PNNL

Abstract

This study evaluates the effectiveness of various urban heat island (UHI) overheating mitigation strategies and their associated impacts on urban cloud dynamics and thermal processes. This study shows cloud-resolving and urban-resolving modeling results estimating the impact of Houston-Galveston heat mitigation scenarios and other resilient strategies contemplated in the Climate Adaptation Plan and Resilient Houston reports. The simulated scenarios include high intensity green rooftops, rooftop photovoltaic solar panels, enhanced urban irrigation, white/cool roofs and roads, and street trees. We contrast the adaptation scenarios against a present baseline case, a no city scenario and a larger and denser city as projected by the Houston-Galveston Area Council for 2045. During the daytime, cooling strategies such as cool roofs, cool roads, and green roofs exhibit superior performance in mitigating urban overheating.
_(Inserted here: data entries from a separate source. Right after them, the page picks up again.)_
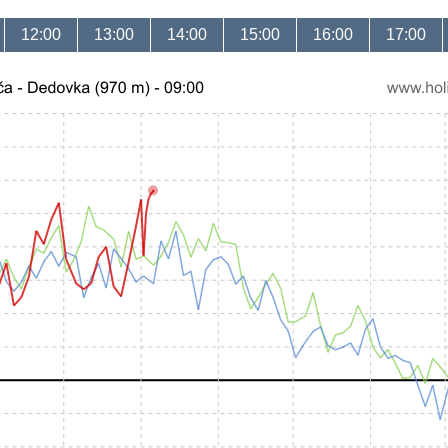
12:00
13:00
14:00
15:00
16:00
17:00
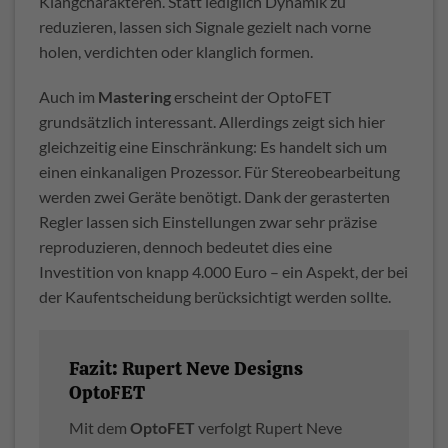
Klangcharakteren. Statt lediglich Dynamik zu
reduzieren, lassen sich Signale gezielt nach vorne
holen, verdichten oder klanglich formen.
Auch im
Mastering
erscheint der OptoFET
grundsätzlich interessant. Allerdings zeigt sich hier
gleichzeitig eine Einschränkung: Es handelt sich um
einen einkanaligen Prozessor. Für Stereobearbeitung
werden zwei Geräte benötigt. Dank der gerasterten
Regler lassen sich Einstellungen zwar sehr präzise
reproduzieren, dennoch bedeutet dies eine
Investition von knapp 4.000 Euro – ein Aspekt, der bei
der Kaufentscheidung berücksichtigt werden sollte.
Fazit: Rupert Neve Designs
OptoFET
Mit dem
OptoFET
verfolgt Rupert Neve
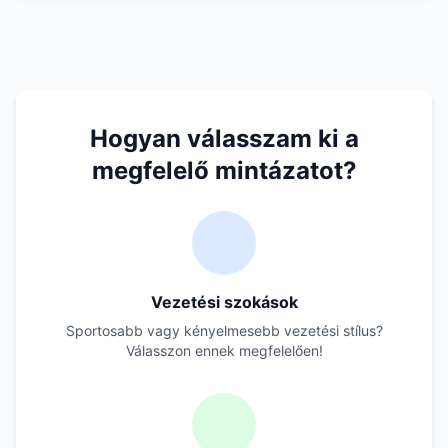
Hogyan válasszam ki a
megfelelő mintázatot?
Vezetési szokások
Sportosabb vagy kényelmesebb vezetési stílus?
Válasszon ennek megfelelően!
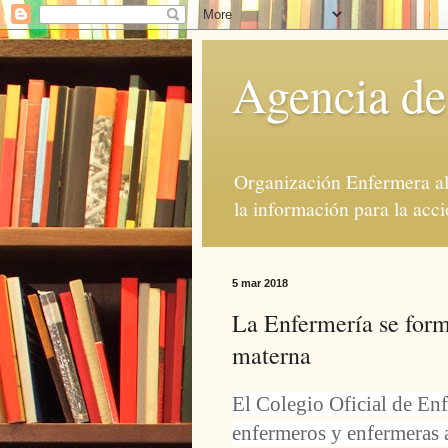
Agencia de
Organización Enfermera al 
la información para la acci
5 mar 2018
La Enfermería se forma
materna
El Colegio Oficial de Enf
enfermeros y enfermeras 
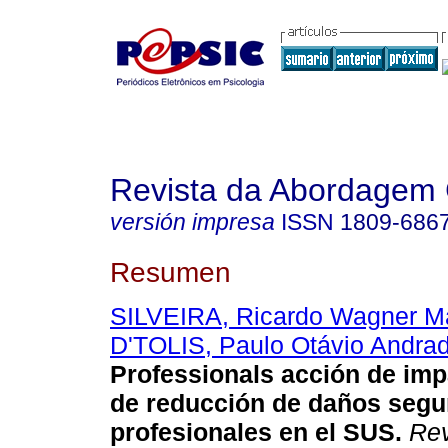
Revista da Abordagem 
versión impresa
ISSN
1809-686
Resumen
SILVEIRA, Ricardo Wagner M
D'TOLIS, Paulo Otávio Andrad
Professionals acción de im
de reducción de daños seg
profesionales en el SUS
.
Rev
At night, enhanced urban irrigation emerges as the most effective cooling intervention. Cooling strategies significantly reduce sensible heat flux partitioning during the day, a process that reduces the uplift of air, suppressing the formation of urban shallow cumulus clouds. The extent of urban cloud mixing ratio is reduced in proportion to the decrease in sensible heating. Under the BEP-Tree scenario, which includes wind effects and evapotranspiration driven by a stomatal conductance model, urban trees demonstrated negligible environmental cooling effects and minimal urban cloud modifications. In contrast, the scenarios with more urban cooling and higher latent heat fluxes led to suppressed urban clouds. The net cooling effect achieved by the heat mitigation strategies is influenced by a combination of indirect processes, including the reduction of downwelling longwave radiation flux, due to reduced cloud presence, while some warming is attributed to a modest increase in shortwave radiation that offsets the cooling benefit. Additionally, reduced heat dissipation, weakened thermal gradients, and diminished vertical mixing over urban areas further moderate the cooling potential. These findings highlight the pivotal role of clouds and moist atmospheric processes in shaping the UHI effect and offer insights for designing more effective urban cooling strategies.